Find the word "Desarrollo" below. Copy each line that has it.

START Source records

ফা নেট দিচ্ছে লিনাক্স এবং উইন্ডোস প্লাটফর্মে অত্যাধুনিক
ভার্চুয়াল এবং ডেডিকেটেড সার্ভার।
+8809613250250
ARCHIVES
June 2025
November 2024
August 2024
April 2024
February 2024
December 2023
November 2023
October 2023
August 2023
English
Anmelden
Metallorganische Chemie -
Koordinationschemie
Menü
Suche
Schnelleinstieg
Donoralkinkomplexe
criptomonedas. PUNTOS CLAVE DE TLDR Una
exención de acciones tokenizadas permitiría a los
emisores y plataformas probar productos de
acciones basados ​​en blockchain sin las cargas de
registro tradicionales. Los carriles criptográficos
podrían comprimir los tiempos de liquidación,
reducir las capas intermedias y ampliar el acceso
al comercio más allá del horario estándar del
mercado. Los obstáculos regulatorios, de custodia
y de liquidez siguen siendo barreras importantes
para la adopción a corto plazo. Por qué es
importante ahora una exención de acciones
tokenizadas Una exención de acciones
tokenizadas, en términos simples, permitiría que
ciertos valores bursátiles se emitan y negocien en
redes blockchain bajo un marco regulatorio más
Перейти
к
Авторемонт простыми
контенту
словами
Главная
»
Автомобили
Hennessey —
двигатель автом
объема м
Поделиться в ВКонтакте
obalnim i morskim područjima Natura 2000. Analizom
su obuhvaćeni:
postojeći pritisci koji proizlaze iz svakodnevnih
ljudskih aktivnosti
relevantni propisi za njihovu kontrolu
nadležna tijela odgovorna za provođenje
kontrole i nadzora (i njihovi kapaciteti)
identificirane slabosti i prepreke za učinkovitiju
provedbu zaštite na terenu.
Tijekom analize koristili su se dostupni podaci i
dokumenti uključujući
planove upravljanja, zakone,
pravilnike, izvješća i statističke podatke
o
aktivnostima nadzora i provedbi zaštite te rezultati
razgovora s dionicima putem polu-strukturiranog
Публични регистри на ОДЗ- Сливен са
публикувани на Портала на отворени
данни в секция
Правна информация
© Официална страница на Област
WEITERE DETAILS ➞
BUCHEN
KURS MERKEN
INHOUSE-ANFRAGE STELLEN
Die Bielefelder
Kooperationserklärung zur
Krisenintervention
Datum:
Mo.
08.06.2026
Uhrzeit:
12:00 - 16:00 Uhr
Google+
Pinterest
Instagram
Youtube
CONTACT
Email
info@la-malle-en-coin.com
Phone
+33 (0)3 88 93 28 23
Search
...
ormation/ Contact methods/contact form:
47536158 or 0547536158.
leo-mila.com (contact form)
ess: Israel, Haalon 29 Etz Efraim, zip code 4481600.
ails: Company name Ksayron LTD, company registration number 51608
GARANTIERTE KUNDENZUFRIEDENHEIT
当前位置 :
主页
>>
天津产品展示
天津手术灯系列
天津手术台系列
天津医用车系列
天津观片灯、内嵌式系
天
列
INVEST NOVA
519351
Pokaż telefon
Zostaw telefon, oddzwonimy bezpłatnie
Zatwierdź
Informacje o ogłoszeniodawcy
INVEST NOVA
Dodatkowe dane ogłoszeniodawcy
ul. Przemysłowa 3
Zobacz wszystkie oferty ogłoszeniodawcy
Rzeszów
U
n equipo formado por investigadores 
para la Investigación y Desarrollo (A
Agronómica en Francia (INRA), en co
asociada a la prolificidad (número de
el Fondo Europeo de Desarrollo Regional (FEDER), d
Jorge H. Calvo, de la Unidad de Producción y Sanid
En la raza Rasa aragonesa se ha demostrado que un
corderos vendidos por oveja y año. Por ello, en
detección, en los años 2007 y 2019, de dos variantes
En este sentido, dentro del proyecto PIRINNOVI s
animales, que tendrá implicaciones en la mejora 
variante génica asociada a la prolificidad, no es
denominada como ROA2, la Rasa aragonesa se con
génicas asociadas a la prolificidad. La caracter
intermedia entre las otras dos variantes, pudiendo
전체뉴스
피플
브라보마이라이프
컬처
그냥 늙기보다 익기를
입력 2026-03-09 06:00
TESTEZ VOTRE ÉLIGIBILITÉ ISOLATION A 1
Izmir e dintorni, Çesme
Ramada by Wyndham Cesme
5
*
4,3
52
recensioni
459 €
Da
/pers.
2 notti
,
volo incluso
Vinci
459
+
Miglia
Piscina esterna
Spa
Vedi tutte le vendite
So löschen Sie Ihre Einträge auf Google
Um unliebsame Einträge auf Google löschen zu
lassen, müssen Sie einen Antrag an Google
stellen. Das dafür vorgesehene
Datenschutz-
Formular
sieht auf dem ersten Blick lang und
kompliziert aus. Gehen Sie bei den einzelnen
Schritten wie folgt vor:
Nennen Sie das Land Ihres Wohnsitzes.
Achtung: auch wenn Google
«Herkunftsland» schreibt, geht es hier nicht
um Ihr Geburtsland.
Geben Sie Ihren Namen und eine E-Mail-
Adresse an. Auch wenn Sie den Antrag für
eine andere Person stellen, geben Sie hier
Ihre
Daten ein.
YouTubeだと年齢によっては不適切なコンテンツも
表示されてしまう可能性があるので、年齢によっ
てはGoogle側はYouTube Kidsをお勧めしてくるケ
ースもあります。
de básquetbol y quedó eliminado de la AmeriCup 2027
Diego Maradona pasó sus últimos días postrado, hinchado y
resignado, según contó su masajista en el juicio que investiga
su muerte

END Source records

**Exercise solution**
para la Investigación y Desarrollo (A
el Fondo Europeo de Desarrollo Regional (FEDER), d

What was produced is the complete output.